La situazione era già al limite con l’ordine pubblico: quando poi è arrivata la conferma dell’impossibilità concreta e contabile di erogare quanto promesso, stante il bilancio pronto a saltare, si è deciso di accelerare. Di colpo, la Fase 2 è realtà. Ovviamente, con la minaccia di chiudere di nuovo, se ripartiranno focolai.
C’è un problema, però: gli italiani, disperati come sono dopo 70 giorni da incubo assoluto, puoi anche blandirli con poco. L’Europa no. E Manfred Weber, non esattamente un falco, non fosse altro per i buoni rapporti con i vertici di Forza Italia, è stato chiarissimo, talmente chiaro da risultare luciferino nel citare la parolina magica: pensioni. Forse si evocano complotti industrial-mediatici perché occorre nascondere altro, magari un qualcosa di strutturale di cui non si può accusare paradossalmente la Germania o l’Olanda e che, soprattutto, non può trovare una soluzione nell’operatività straordinaria della Bce e dei suoi acquisti record e salva-spread, grazie ai quali ci si è fatti belli finora? Una gran rogna per il Pd, non c’è che dire. Il partito egemone dell’alternativa democratica al sovranismo che si ritrova, suo malgrado, a recitare il ruolo di potenziale curatore fallimentare del Paese. Non un bel viatico elettorale, non c’è che dire. Ma, purtroppo, temo sia andata proprio così.
Cosa accadrà adesso? Difficile dirlo, perché quando si arriva a questo livello di arrampicata sugli specchi, è l’istinto politico di sopravvivenza a prendere il sopravvento. Quindi, tutte le agende e gli schemi saltano. Come una squadra favorita dal pronostico che, al 65° di una finale secca, si trova sotto per 2 a 0: cautela nel non scoprirsi del tutto, ma, ovviamente, i centrocampisti si trasformano in attaccanti aggiunti e anche i difensori spingono sulle fasce. Sul finale, poi, avanti anche il portiere, almeno sui calci d’angolo. Temo che alle porte ci sia un OK Corral di questo genere, ancorché il destino paia segnato. Perché certamente le agenzie di rating finora ci hanno salvato, ma una di loro ha rinviato non a caso il suo giudizio, Moody’s. Potrebbe saltare fuori con una review in ogni momento, insomma. Anche perché, al netto di riaperture talmente confuse nelle normative da vedere una larga parte di esercenti preferire attendere piuttosto che muoversi al buio o con vincoli inaccettabili, il Pil potrebbe non migliorare affatto nemmeno nel terzo trimestre. E signori, se anche l’indebitamento verrà contenuto, magari utilizzando fondi europei invece di spingere come pazzi sulle emissioni del Tesoro, il rapporto che conta per la classificazione del giudizio di credito è appunto debito/Pil: se crolla del tutto il sistema industriale, compromettendo anche l’altra voce di valutazione, il downgrade a spazzatura arriverà comunque per peggioramento della dinamica strutturale. E lo stock di debito puoi anche impegnarti a ridurlo, puoi decidere di ristrutturarlo, ma la ripresa economica, partendo dai nostri livelli attuali certificati dall’Istat, è montagna ben più ripida e impervia da scalare.

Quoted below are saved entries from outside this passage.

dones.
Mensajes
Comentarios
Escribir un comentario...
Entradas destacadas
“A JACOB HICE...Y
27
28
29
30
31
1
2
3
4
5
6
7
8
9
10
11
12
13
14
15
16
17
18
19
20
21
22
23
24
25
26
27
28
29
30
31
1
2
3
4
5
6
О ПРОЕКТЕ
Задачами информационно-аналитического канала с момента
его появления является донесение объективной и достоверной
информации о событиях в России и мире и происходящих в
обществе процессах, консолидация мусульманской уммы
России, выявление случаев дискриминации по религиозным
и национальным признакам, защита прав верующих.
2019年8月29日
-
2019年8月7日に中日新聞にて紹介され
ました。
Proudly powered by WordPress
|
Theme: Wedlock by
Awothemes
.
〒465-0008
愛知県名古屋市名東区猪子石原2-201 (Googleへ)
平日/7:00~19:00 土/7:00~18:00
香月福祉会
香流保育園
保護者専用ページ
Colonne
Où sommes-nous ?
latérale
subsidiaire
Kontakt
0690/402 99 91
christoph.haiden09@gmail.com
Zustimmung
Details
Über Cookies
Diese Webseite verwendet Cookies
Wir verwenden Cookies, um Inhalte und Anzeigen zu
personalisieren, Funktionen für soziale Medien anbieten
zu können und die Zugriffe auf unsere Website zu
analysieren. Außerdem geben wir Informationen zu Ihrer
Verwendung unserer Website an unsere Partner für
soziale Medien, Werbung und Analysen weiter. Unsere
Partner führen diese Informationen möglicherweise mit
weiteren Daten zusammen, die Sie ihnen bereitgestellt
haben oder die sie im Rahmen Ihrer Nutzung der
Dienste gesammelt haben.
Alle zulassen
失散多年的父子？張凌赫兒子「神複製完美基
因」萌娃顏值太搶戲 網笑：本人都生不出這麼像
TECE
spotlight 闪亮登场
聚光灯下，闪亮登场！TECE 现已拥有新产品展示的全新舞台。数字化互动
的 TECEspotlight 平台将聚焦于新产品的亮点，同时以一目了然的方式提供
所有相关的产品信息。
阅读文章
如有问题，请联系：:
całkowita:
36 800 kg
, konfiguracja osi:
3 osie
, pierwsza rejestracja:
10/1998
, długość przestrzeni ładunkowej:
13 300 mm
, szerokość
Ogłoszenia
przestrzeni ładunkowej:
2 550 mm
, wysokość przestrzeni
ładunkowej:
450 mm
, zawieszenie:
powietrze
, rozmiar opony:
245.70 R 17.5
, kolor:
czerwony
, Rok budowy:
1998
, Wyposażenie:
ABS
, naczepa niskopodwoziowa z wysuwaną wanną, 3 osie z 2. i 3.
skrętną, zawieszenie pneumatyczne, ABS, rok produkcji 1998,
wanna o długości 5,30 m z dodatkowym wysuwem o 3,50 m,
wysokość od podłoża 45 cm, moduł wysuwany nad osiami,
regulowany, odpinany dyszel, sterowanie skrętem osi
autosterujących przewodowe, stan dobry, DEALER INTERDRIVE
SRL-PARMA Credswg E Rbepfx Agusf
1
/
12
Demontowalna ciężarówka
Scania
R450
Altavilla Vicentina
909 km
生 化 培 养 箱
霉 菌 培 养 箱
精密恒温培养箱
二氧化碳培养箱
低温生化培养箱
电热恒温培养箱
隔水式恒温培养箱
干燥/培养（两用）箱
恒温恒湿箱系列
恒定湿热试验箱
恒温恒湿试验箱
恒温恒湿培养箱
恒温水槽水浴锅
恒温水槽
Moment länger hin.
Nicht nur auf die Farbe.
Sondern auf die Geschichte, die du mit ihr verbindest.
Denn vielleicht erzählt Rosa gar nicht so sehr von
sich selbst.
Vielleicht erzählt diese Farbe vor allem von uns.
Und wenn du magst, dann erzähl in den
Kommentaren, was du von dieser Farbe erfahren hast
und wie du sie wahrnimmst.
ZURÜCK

Forse è questo il complotto dei gruppi industriali cui si riferiva Andrea Orlando, la grande congiura della realtà che alla fine viene a bussare alla tua porta? Cosa farà ora il Pd, comincerà anch’esso a dare la colpa al rigorismo tedesco, tramutando Manfred Weber nel capro espiatorio e dipingendolo come capo della nuova Spectre? Ecco spiegato, cari lettori, il nervosismo di Giuseppe Conte durante l’ultima conferenza stampa. Perché, con ogni probabilità, era proprio l’ultima.